Marcel Fenez, Global Entertainment and Media Leader PricewaterhouseCoopers, concluded, “Though operating in challenging and fast-moving times, there has never been such an exciting time for the industry The onset of increased digitization will expose the industry to new business models and dynamics. In order for each of the industry’s diverse segments to participate fully in this growth, they will first need to embrace the digital future. This is as true in India as in the other important entertainment and media markets globally.”

This 2009 edition of the PricewaterhouseCoopers report “Indian entertainment and media outlook 2009’ has in-depth forecasts and analysis of eight industry segments. These are – television, filmed entertainment, print media comprising newspaper and magazine publishing, radio, emerging segments like music, animation, gaming, internet advertising, out-of-home advertising and sports.

The report has been prepared on the basis of information obtained from key industry players, trade associations, government agencies, trade publications, and other industry sources.

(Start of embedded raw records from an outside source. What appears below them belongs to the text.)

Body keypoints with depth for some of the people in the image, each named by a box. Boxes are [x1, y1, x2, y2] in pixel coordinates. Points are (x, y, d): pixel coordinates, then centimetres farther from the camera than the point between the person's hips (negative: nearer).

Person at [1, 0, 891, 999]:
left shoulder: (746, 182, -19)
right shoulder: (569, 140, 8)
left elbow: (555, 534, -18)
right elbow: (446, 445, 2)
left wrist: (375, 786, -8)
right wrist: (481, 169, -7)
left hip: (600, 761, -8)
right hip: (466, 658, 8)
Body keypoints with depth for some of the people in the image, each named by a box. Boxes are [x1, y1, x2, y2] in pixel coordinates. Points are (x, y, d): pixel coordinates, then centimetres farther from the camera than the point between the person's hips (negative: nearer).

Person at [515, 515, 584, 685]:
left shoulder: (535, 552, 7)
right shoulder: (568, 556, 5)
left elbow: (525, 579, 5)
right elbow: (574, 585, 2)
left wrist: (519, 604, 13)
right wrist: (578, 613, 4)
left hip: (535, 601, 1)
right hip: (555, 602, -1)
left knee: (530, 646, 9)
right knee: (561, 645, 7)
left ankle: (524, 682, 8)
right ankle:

The performance trends in different segments of the industry were analysed and an attempt was made to identify the underlying factors. Models were developed to quantify the impact of each of these factors, to create a forecast scenario. PwC’s professional expertise, institutional knowledge and global resources of knowledge and excellence were applied to review and adjust those values wherever required. The entire process was then examined for internal consistency and transparency vis-à-vis prevailing industry wisdom. Feedback from key industry players was subjected to a rigorous validation process to ensure that it was consistent and conformed to the industry feel.